Jumat, 19 September 2008

Delapan Sketsa tentang Pluralisme (5)

TAKZIM TERHADAP KARYA

Sanento Yuliman dalam setiap ulasannya memberi kita kekongkretan seni rupa. Seakan-akan ia tak menyatakan pikirannya kepada kita, namun membiarkan “barang” atau “makhluk” seni rupa itu bicara sendiri kepada kita. Sanento berlaku takzim kepada karya justru dengan tak menghambur-hamburkan pikirannya: ia tak meleburkan atau mengaburkan karya dengan apa-apa di luarnya. Karya atau kumpulan karya punya hidupnya sendiri. Barangkali dari Sanento saya belajar—tanpa saya sadari—untuk mencerap karya sebagai sesuatu yang unik, berharga dalam dirinya sendiri. Sanento tak lari kepada konteks, sejarah, gagasan (isi), sebelum ia menyingkap bentuk. Sebagai contoh, ulasannya tentang pameran lukisan Semsar Siahaan dan Nashar:

“Orang dapat melihat kelemahan Semsar dalam tarikan garis, dalam pencitraan obyek-obyek dalam ruang, bahkan dalam menggambar rinci, misalnya tangan. Gabungan antara kecenderungan kepada perian (deskripsi) obyek sehari-hari dan situasi dramatik di satu pihak, dan kecenderungan kepada gagasan simbolik di lain pihak, sering mengaburkan makna. Bayi dibebat kawat berduri, misalnya, adalah lambang kesewenangan dan derita.

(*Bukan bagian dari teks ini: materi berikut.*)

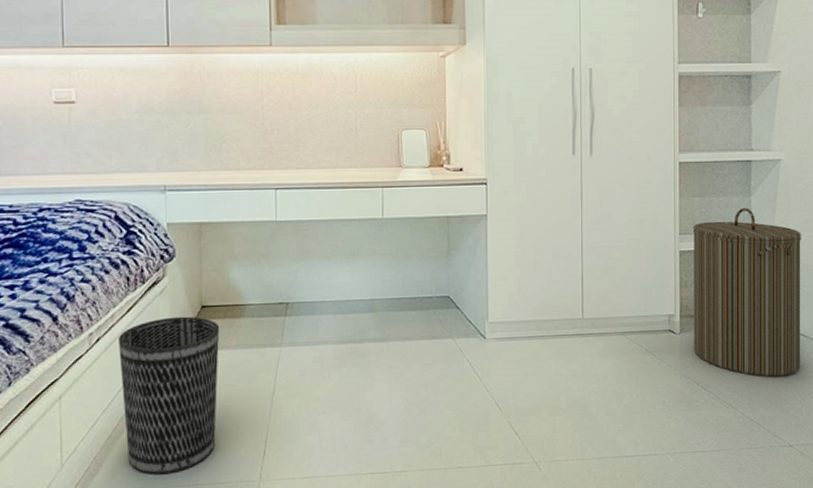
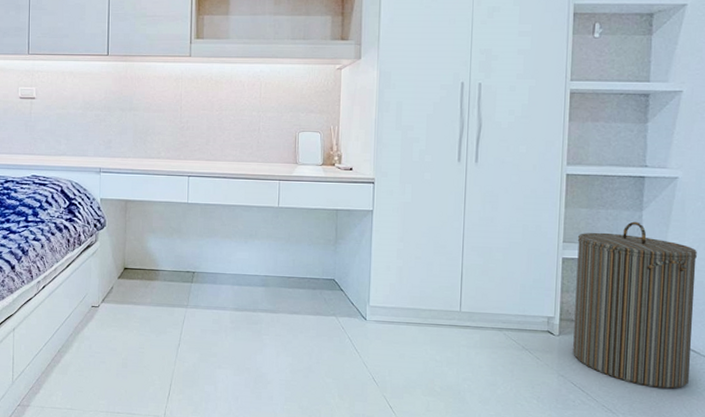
wastebasket: present [119,316,220,475] -> none [59,274,138,401]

Tetapi diletakkannya dalam suatu situasi, misalnya dipangku oleh seorang lelaki (ayahnya?) yang memberinya transfusi. Sukar kita menekan kemelut pikiran mengapa bebat kawat tak dibuka lebih dulu? Siapa yang membebatnya? Dan lain-lain. Tapi gagasan simboliknya mencair.” (“Pusaran Semsar,” Dua Seni Rupa, 2001.)

“Lukisan Nashar memperlihatkan bahwa seniman ini memperlakukan akrilik hanya dengan satu cara. Bahan ini, tanpa campuran air, dipoleskan ke kanvas, Beberapa lukisan menunjukkan bahwa ia memulai kerja dengan mewarnai dulu kanvasnya. Kanvas ini lalu ditimpa, dengan garis atau bidang warna. Bahan dipoleskan dengan kuas. Sapuan relatif kecil dan pendek, dengan ketebalan cat yang nyaris sama: tidak terdapat sapuan tipis atau transparan. Sapuan ditarik tanpa kegemasan atau kecepatan yang mantap: Nashar tidak tertarik untuk memperlihatkan tenaga tangannya pada rekaman cat di kanvas. […] Ia rupanya tidak tertarik terhadap kemungkinan macam-macam perlakuan terhadap akrilik dan macam-macam efek yang dapat ditampilkannya. Ia tidak menjajaki dan menjelajahi sifat-sifat dan kemampuan-kemampuna akrilik. […] Nashar bukannya tanpa teknik. Ia hanya miskin teknik.” (“Dunia Fantasi Nashar,” Dua Seni Rupa, 2001.)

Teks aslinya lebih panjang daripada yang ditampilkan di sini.